Section 2.4: Conditional Probability

  1. Define the conditional probability of an event \(A\) given an event \(B\): \(P(A \mid B)\)
  2. Identify conditional probabilities using keywords such as if and given.
  3. Explain how a conditional probability is a regular probability with a reduced sample space.
  4. State and use the product rule to factor probabilities of events constructed as intersections (“ANDs”) of other events.
  5. Define a partition of a set.
  6. Define a partition of a sample space.
  7. State the Law of Total Probability, and use the law to solve problems given the relevant information.
  8. State Bayes’ Theorem, and use Bayes’ Theorem to solve problems given the relevant information.
  9. Construct a tree diagram as a visual representation of the product rule for outcomes that occur in stages, and use tree diagrams to reason about the probabilities of sequences of events.

Chapter 3

Section 3.1: Random Variables

  1. Give the definition of a random variable as a function from a sample space to the real numbers.
  2. Properly use the convention of denoting a random variable by an uppercase Roman letter (e.g. \(X, Y, Z\)), a particular value that random variable can take by the corresponding lowercase Roman letter (e.g. \(x, y, z\)), and its range by the corresponding calligraphic Roman letter (e.g. \(\mathcal{X}, \mathcal{Y}, \mathcal{Z}\)).
  3. Distinguish between a discrete random variable and a continuous random variable.
  4. Explain in what sense a random variable is a ‘‘number that could have been otherwise.’’
  5. Given a sample space and a description of a random variable, determine the range of the random variable, and determine what values of the sample space map to each value of the random variable’s range.
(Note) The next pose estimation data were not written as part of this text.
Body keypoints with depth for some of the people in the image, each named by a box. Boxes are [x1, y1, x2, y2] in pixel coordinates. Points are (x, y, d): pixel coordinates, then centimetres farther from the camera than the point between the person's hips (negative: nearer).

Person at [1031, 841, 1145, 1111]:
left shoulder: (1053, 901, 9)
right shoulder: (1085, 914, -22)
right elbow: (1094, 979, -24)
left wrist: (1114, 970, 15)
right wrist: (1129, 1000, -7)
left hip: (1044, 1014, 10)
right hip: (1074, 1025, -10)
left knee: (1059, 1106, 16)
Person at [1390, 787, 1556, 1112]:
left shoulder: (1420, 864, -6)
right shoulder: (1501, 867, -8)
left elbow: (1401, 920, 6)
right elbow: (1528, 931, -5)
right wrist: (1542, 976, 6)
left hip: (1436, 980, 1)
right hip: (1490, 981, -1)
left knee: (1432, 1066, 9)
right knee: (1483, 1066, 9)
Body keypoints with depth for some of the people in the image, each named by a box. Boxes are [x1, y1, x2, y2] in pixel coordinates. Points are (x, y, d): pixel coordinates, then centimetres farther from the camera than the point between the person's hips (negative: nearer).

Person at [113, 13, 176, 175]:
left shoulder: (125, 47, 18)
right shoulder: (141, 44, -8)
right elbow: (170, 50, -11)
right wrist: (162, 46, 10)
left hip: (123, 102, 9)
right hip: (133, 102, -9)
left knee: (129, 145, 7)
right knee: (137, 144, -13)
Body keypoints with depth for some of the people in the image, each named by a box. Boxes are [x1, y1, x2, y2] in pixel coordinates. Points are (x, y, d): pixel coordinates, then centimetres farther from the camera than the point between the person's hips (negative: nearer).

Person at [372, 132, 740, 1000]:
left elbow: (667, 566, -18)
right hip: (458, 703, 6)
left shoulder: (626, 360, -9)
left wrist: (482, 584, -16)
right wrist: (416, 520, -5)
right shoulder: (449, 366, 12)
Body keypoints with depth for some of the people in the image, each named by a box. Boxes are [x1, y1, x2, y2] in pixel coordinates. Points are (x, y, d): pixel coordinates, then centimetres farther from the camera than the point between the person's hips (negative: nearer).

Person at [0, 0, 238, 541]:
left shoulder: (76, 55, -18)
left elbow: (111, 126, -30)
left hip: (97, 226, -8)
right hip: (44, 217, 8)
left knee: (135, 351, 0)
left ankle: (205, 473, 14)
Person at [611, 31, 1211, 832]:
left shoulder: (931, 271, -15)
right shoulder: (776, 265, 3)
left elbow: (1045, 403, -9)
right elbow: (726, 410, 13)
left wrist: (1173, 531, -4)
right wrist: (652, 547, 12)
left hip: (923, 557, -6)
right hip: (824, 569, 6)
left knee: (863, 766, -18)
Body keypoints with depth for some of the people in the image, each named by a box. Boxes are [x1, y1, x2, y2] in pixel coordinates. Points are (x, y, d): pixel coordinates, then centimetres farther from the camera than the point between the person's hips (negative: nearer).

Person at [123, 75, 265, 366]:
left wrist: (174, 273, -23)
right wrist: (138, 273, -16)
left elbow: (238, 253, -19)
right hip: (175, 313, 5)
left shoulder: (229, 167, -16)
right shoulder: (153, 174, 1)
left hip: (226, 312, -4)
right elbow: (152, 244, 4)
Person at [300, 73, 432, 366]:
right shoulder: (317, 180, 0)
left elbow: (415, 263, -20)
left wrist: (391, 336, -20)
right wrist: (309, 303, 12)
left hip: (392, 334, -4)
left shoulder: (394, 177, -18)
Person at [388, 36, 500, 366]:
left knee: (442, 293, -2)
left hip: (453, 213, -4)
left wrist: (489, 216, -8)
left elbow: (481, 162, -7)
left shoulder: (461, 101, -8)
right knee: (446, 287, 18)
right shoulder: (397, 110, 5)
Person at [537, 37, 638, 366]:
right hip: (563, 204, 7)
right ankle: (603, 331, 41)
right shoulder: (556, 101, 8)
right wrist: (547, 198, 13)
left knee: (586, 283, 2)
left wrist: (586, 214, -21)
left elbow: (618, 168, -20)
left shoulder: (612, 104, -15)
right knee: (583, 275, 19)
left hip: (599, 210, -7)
Section 3.2: Probability Distributions for Discrete Random Variables

  1. Define the probability mass function \(p(x) = P(X = x)\) for a random variable \(X\) in terms of the underlying sample space \(\mathcal{S}\).
  2. State the two characteristics a function \(p\) must have to be a valid probability mass function, and identify when a given function \(p\) does or does not satisfy these conditions.
  3. Use a probability mass function \(p\) to compute the probability \(P(X \in Q)\) that \(X\) falls in some query set \(Q \subseteq \mathbb{R}\).
  4. Use the “Probability Dictionary” to map from statements such as “at least \(x\),” “at most \(x\),” etc., to the corresponding query set \(Q\).
  5. Define the cumulative distribution function \(F(x) = P(X \leq x)\) for a random variable \(X\) in terms of the underlying sample space \(\mathcal{S}\).
  6. State the four properties a function \(F\) must have to be a valid cumulative distribution function.
  7. Define what it means for a function \(f\) to be continuous and right-continuous.
  8. Sketch the graph of a cumulative distribution function \(F\) for a discrete random variable \(X\) given either its \(p\) or \(F\).
  9. Compute \(F\) from \(p\), and vice versa.
  10. Compute the probability \(P(a < X \leq b)\) of a standard query using \(F\).
  11. Compute the probability \(P(a \square X \square b)\) of a non-standard query using \(F\).